ASSIGNMENT: Copy the listing below word for word, leaving out the pictures.

DATA BELOW:
---+---

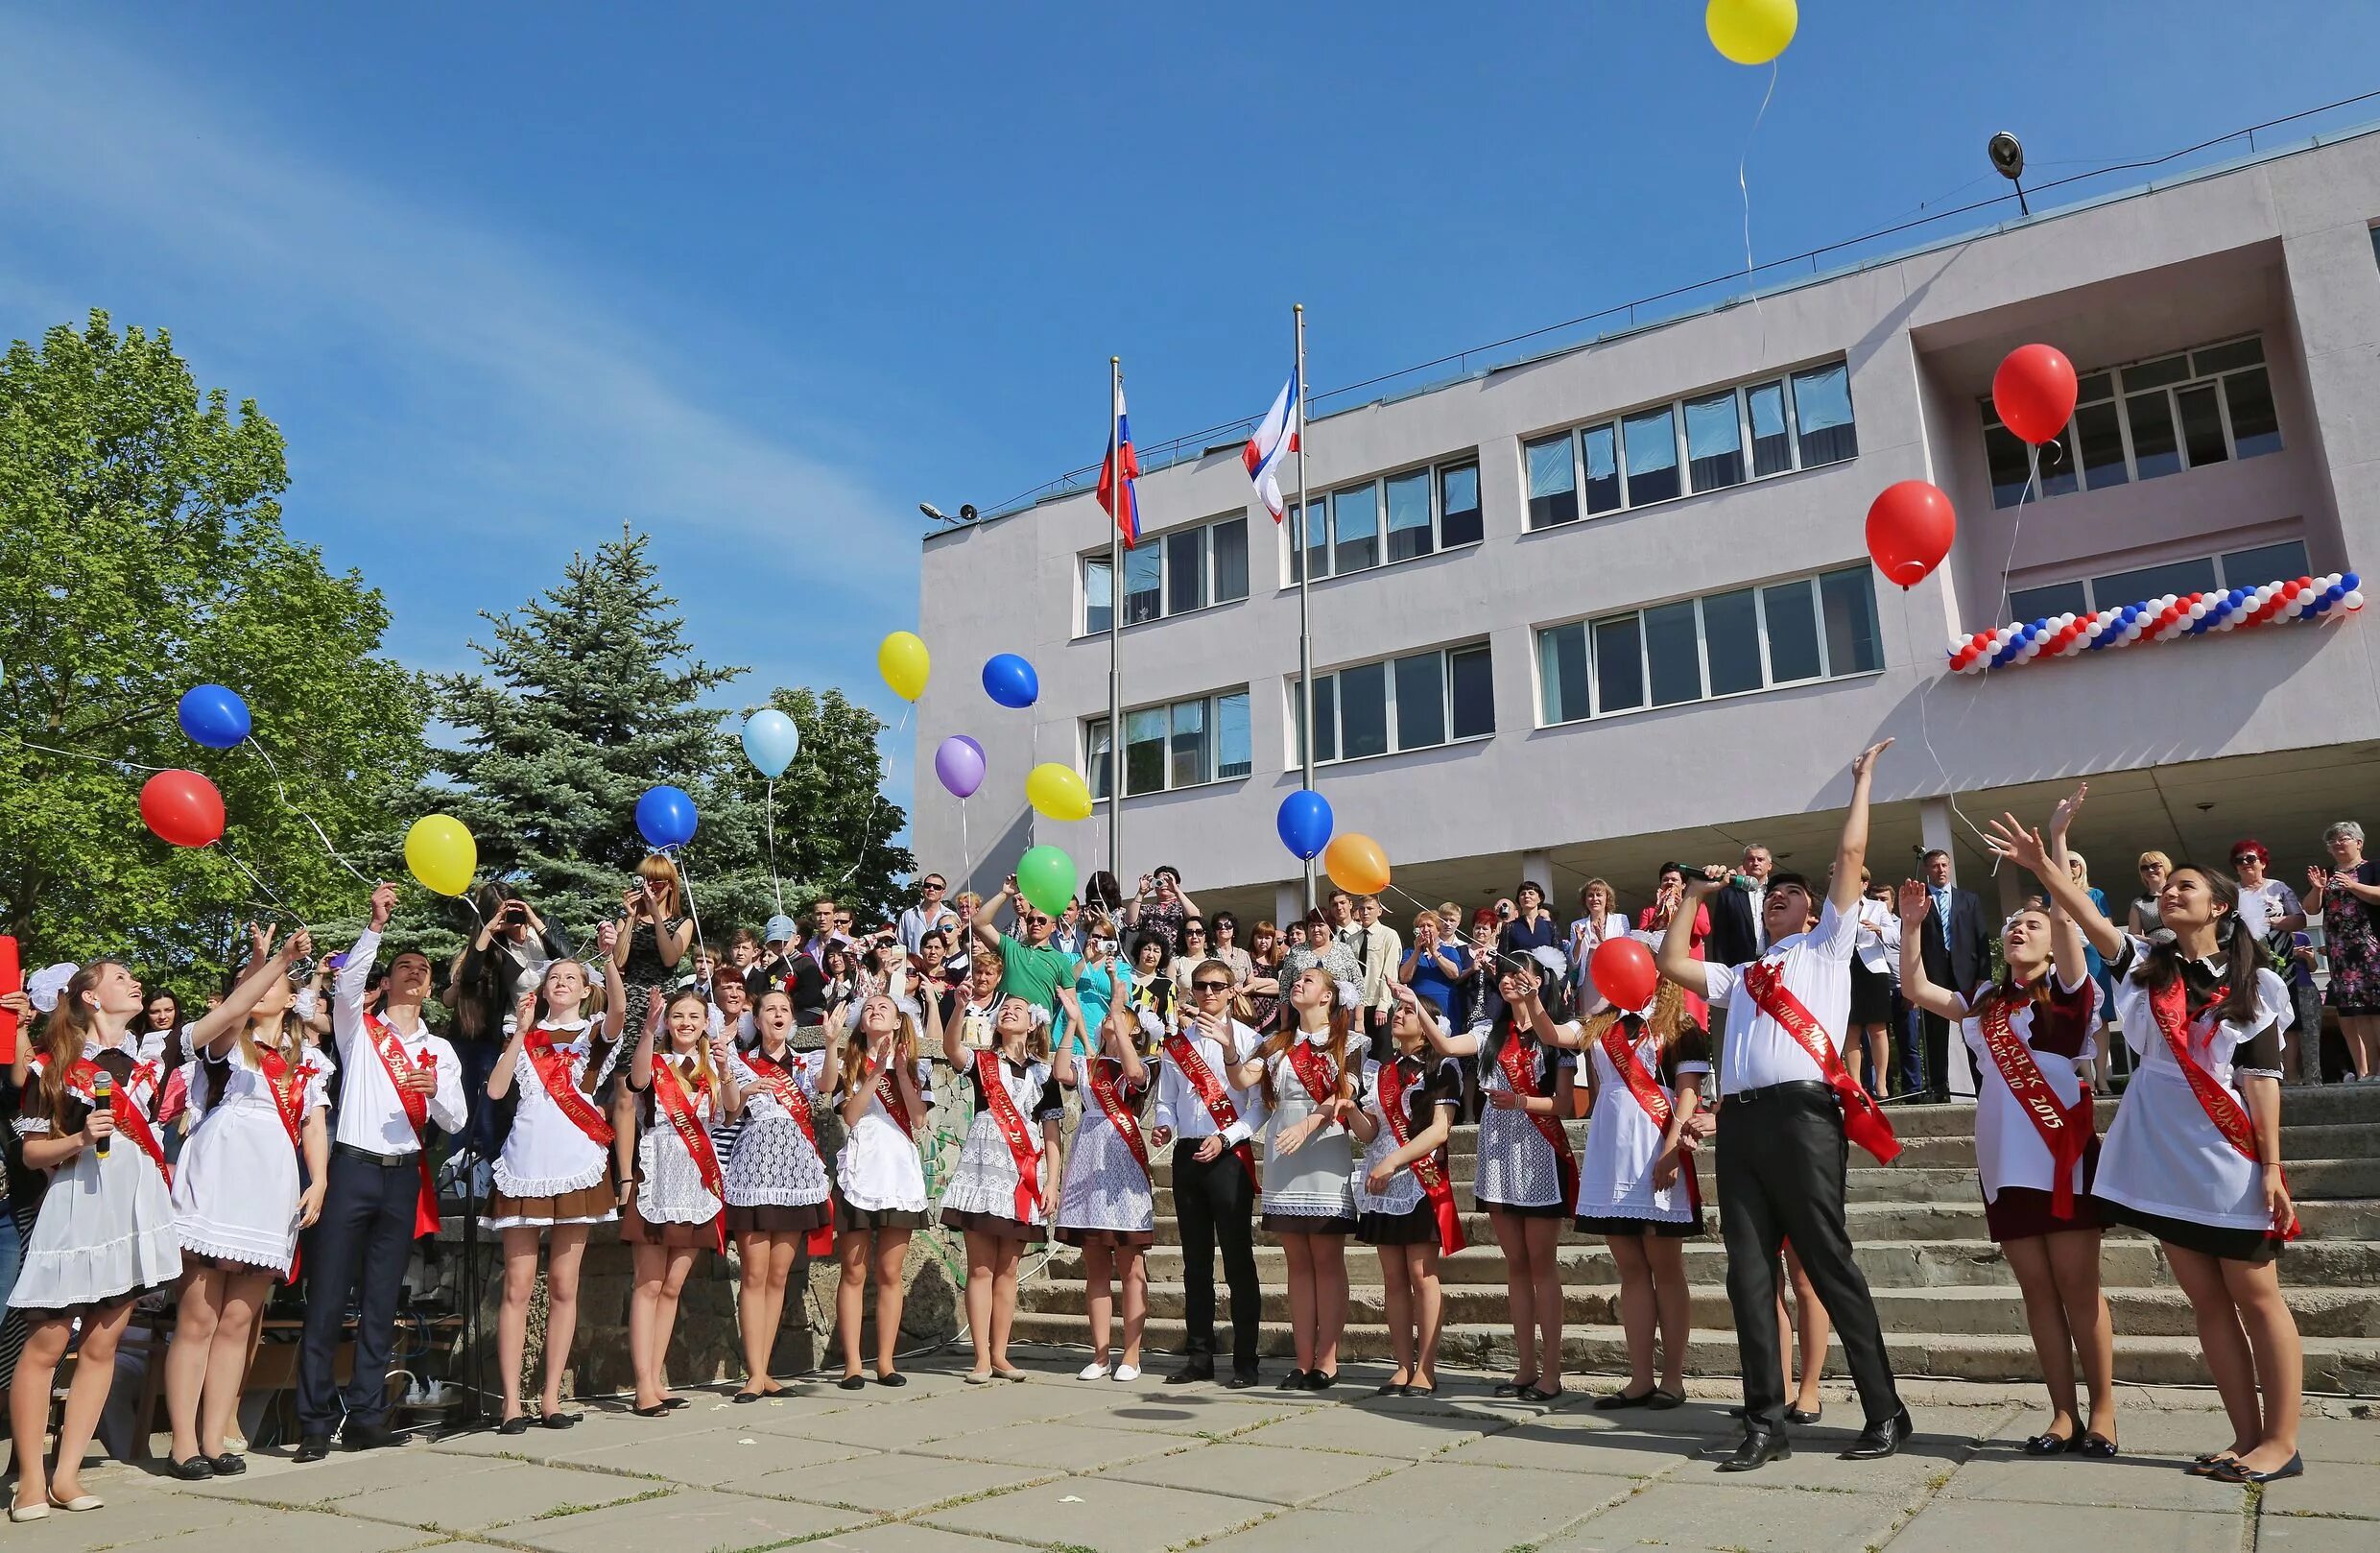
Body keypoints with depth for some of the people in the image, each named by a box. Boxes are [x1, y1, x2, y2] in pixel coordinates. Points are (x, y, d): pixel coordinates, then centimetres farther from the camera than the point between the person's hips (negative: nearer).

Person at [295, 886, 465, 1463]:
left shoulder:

---+---

EXERCISE RESULT:
Body keypoints with depth for some of the people in the image, each named by a box. Boxes are [x1, y1, x2, y2] in pixel coordinates. Points are (x, y, d): pixel coordinates, then centimetres farther from the camera than the point between the person's hips (negative: nearer).

Person at [295, 886, 465, 1463]:
left shoulder:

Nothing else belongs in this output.